Lee había llenado de nuevo sus tazas. Adam vio que el chino hinchaba sus carrillos, y luego oyó el resoplido de felicidad que lanzó cuando se halló en la seguridad del vestíbulo. Los Bacon no hicieron el menor comentario del incidente; preferían hacerlo a solas.

Lee comprendió muy bien cuál era el deseo de los Bacon; así que se precipitó al cobertizo, enganchó la calesa de llantas de goma y la llevó frente a la puerta de entrada.

4

Cuando Abra, Cal y Aron salieron, se quedaron los tres juntos en el pequeño pórtico cubierto, contemplando las gotas de lluvia que caían de los enormes robles. El nubarrón había pasado y los truenos resonaban ya distantes, pero seguía lloviendo de una forma continuada y persistente, sin visos de querer cesar en varias horas.

—Esa señora dijo que había parado de llover —se quejó Aron.

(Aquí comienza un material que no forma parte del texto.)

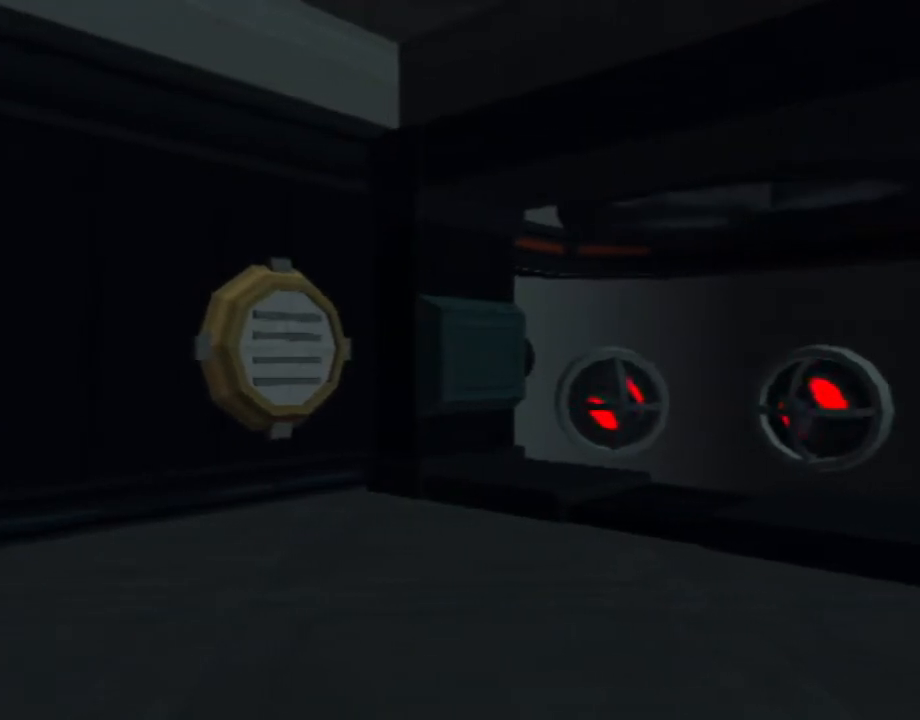
{"buttons": ["L1"], "left_stick": "center", "right_stick": "center", "events": [[317, "DPAD_RIGHT", "down"], [433, "DPAD_RIGHT", "up"]]}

—No lo miró. Habla siempre sin comprobar las cosas —respondió Abra con sensatez.

—¿Cuántos años tienes? —le preguntó Cal.

—Diez, y pronto cumpliré once —contestó Abra.

—¡Bah! —dijo Cal—. Nosotros tenemos once y vamos a cumplir pronto doce.

Abra se echó atrás la pamela que le rodeaba la cabeza como un halo. Era bonita, con el cabello oscuro dividido en dos trenzas. Tenía la frente redonda y arqueada, y las cejas rectas. Algún día su naricilla sería delicada y respingona, pero ahora sólo era un pequeño botón. Sin embargo, poseía dos rasgos característicos que nunca desaparecerían: la firmeza del mentón y una boca tan dulce como una flor, muy grande y de labios sonrosados. Sus ojos almendrados, agudos e inteligentes, se hallaban desprovistos por completo de temor. Miraba fijamente el rostro y los ojos de los muchachos, uno después del otro, y no mostraba el menor indicio de la timidez que había fingido en el interior de la casa.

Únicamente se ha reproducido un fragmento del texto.